Judul: Hikmah Sang Ayah
Di sebuah desa kecil yang asri, hiduplah seorang pemuda bernama Amir. Ia dikenal cerdas, namun keras kepala. Sejak ibunya meninggal, ia tinggal bersama ayahnya, Pak Karim, seorang pria tua yang bijaksana.
Amir sering kali membantah ayahnya. Ia merasa sudah cukup dewasa untuk mengatur hidupnya sendiri. Suatu hari, ia menolak membantu ayahnya di ladang. “Ayah terlalu banyak menuntut,” gerutunya. Pak Karim hanya menghela napas, “Nak, jangan durhaka kepada orang tua. Restu Allah ada pada ridha orang tua.”
Tak hanya kepada ayahnya, Amir juga kurang hormat kepada ibu tirinya, Mak Siti. Ia jarang berbicara sopan dan sering mengabaikan nasihatnya. “Hormat kepada ibu, baik kandung maupun tiri, adalah jalan keselamatan,” ujar Pak Karim suatu hari. Namun, Amir hanya mengangkat bahu.
Amir juga kerap lalai terhadap anaknya, Hana, yang masih kecil. Sibuk dengan pekerjaannya di kota, ia jarang pulang dan hampir tak pernah bermain dengan Hana. Sang istri, Salma, sering menegurnya. “Anak butuh kasih sayang, Amir. Jangan sampai ia tumbuh tanpa mengenal ayahnya.” Tapi Amir tetap acuh.
Suatu hari, musibah menimpa Amir. Ia ditipu rekan bisnisnya dan kehilangan semua uangnya. Ketika ia pulang ke desa, ia terkejut melihat ayahnya jatuh sakit, dan anaknya hampir tak mengenalinya. Ia juga mendengar kabar bahwa istrinya sangat kecewa dengan sikapnya yang selama ini kurang peduli.
Dalam keputusasaan, Amir duduk di samping ayahnya yang terbaring lemah. “Ayah, aku telah salah,” isaknya. Pak Karim tersenyum lemah. “Anakku, ingatlah gurindam lama. Jangan durhaka, hormati ibumu, sayangi anak dan istrimu, dan berlaku adil dengan sesama.”

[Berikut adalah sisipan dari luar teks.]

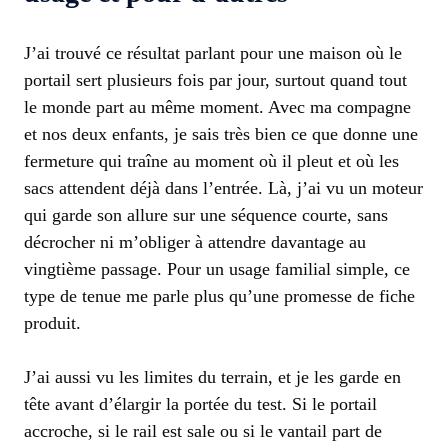
J’ai trouvé ce résultat parlant pour une maison où le
portail sert plusieurs fois par jour, surtout quand tout
le monde part au même moment. Avec ma compagne
et nos deux enfants, je sais très bien ce que donne une
fermeture qui traîne au moment où il pleut et où les
sacs attendent déjà dans l’entrée. Là, j’ai vu un moteur
qui garde son allure sur une séquence courte, sans
décrocher ni m’obliger à attendre davantage au
vingtième passage. Pour un usage familial simple, ce
type de tenue me parle plus qu’une promesse de fiche
produit.
J’ai aussi vu les limites du terrain, et je les garde en
tête avant d’élargir la portée du test. Si le portail
accroche, si le rail est sale ou si le vantail part de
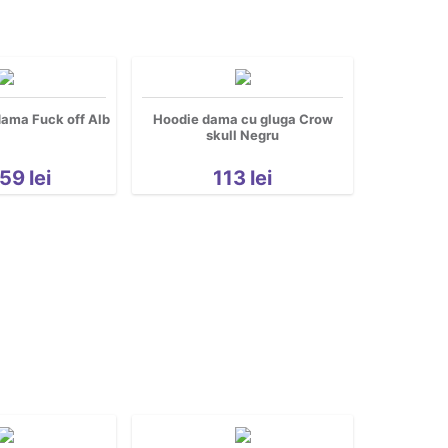
ama Fuck off Alb
Hoodie dama cu gluga Crow
skull Negru
59
lei
113
lei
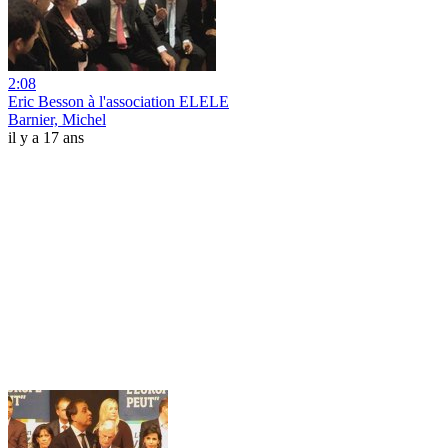
2:08
Eric Besson à l'association ELELE
Barnier, Michel
il y a 17 ans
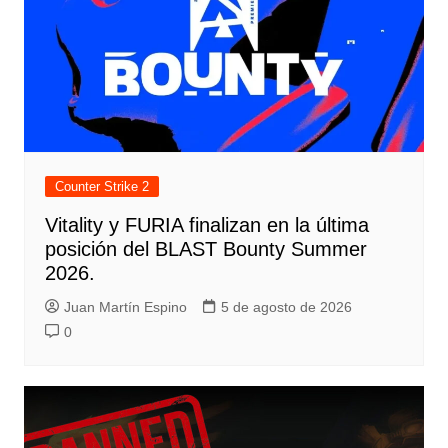
Counter Strike 2
Vitality y FURIA finalizan en la última
posición del BLAST Bounty Summer
2026.
Juan Martín Espino
5 de agosto de 2026
0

Sejak hari itu, Amir berubah. Ia merawat ayahnya dengan penuh kasih sayang, menghormati ibu tirinya, dan memberikan perhatian lebih kepada anak serta istrinya. Ia pun memperbaiki hubungan dengan teman-temannya, menjadi orang yang lebih adil dan bijaksana.

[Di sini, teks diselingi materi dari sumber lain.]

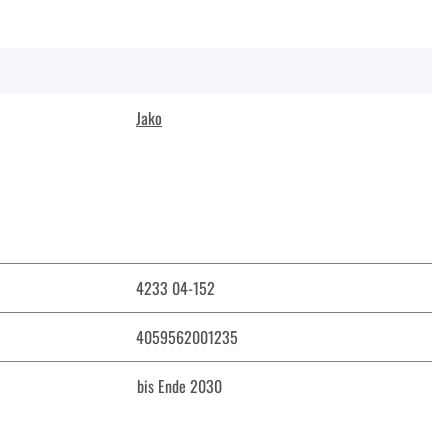
Jako
4233 04-152
4059562001235
bis Ende 2030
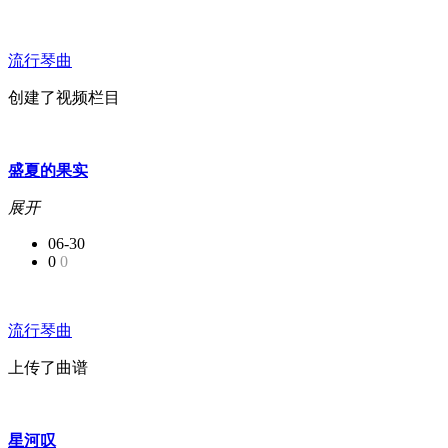
流行琴曲
创建了视频栏目
盛夏的果实
展开
06-30
0
0
流行琴曲
上传了曲谱
星河叹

Hidupnya berangsur membaik, bukan hanya karena ia bekerja lebih keras, tetapi karena hatinya kini lebih tulus. Ia akhirnya memahami bahwa kebahagiaan sejati terletak dalam hubungan baik dengan keluarga dan sesama.
“Dengan bapa jangan durhaka, supaya Allah tidak murka.”